Bauman betrachtet Auschwitz und Gulag als „legitime Produkte der Moderne“ und den Holocaust als eine Möglichkeit, die im Prinzip des Universalismus und der Übertragung eigener Werte auf den Rest der Welt immer schon angelegt war. Postmoderne Ambivalenz muß ihm da zwangsläufig als Chance erscheinen. Von Anfang an, so Bauman, sei es der Moderne darum gegangen, die Dinge zu zwingen anders zu sein, als sie sind: „Die Moderne kann ohne Zwang ungefähr so gut leben, wie ein Fisch ohne Wasser.“ Eichmann erscheint ihm als ein klassischer „Moderner“, dessen objektivierende Haltung gegenüber seinen Mitmenschen und Gleichgültigkeit gegenüber der Bedeutung des Leidens „das Böse freisetzte“. Wer, so Baumans Resümee, sich auf der Suche nach Schutz vor Unmenschlichkeit an die Fähigkeit der Vernunft halte, werde am Ende mit leeren Händen dastehen, „wenn nicht Schlimmeres“.

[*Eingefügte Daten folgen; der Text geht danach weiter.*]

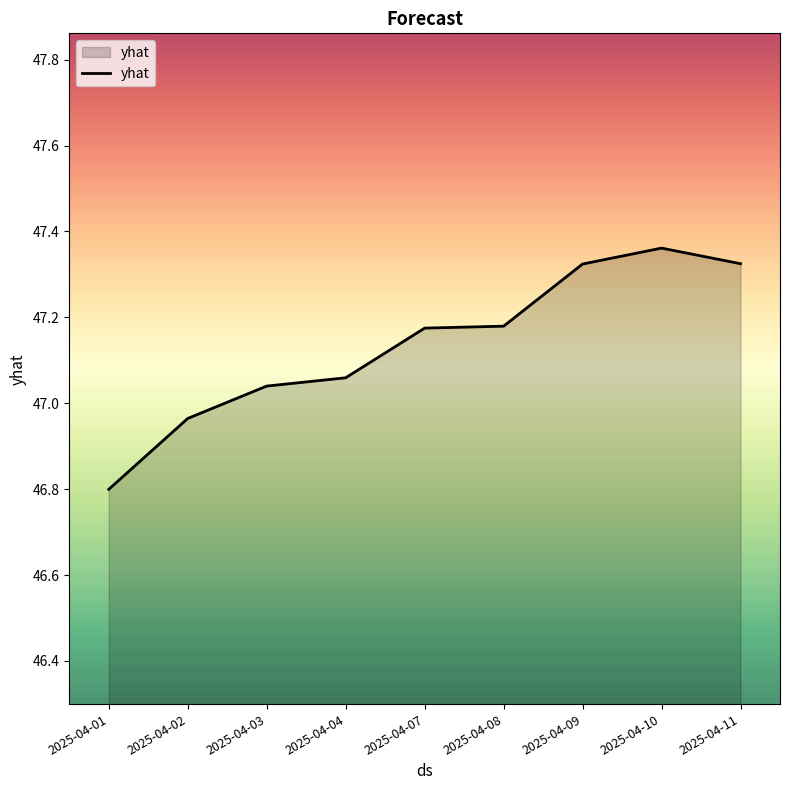

What is the difference between the maximum and minimum values?

0.6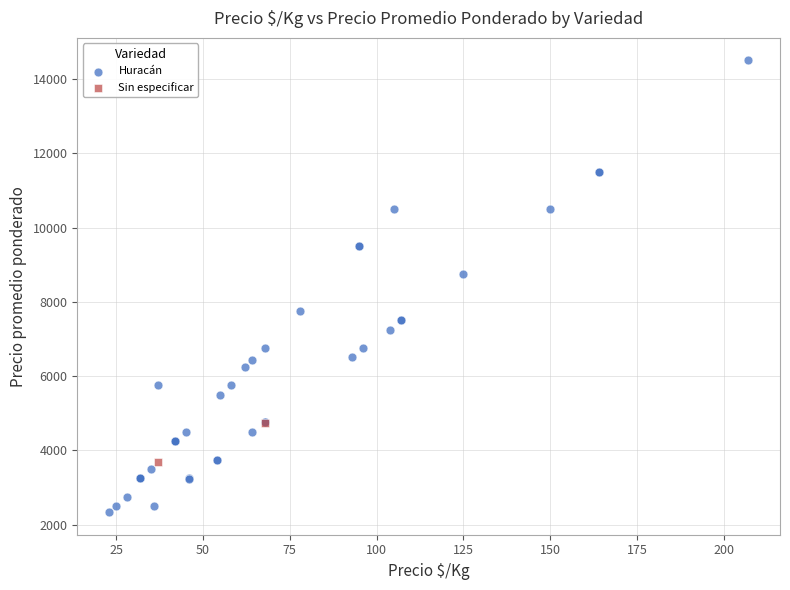

What are all the series names shown in the legend?

Huracán, Sin especificar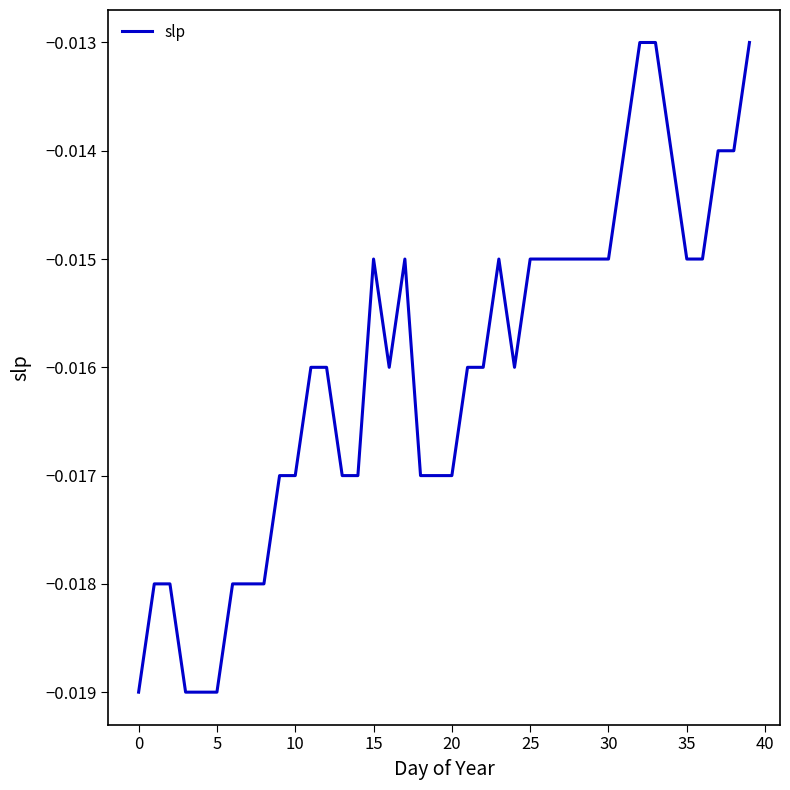

True or false: there are more than 2 points higher than both neighbors.

True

Baumann plädiert statt dessen für mehr Emotionen: „Fürsein“ ist die Bezeichnung, die er der engen emotionalen Beziehung zum anderen verleiht, „ein Skandalon der Vernunft“, wie er es nennt, ein Sprung aus der Isolation zur Einheit und gleichzeitig die Geburtsstunde des moralischen Selbst. Das ist recht romantisch gedacht (und wird auch so geschrieben: „Augen treffen Augen, der Blick bleibt fixiert – und eine Bindung schießt auf, anscheinend von nirgendwoher“, heißt es über den Moment des Verliebens). Und Bauman nennt es selber einen Rückfall in die vormoderne Welt, in der es keine moralischen Vorgaben gibt, einen Schritt aus der konventionsbeherrschten und damit gesicherten Situation in eine der individuellen Verantwortung für den anderen. Eine einsame und ambivalente Lebenssituation, die durch das beständige Gefühl des Ungenügens in ein Leben der Angst und Selbstmißbilligung führt.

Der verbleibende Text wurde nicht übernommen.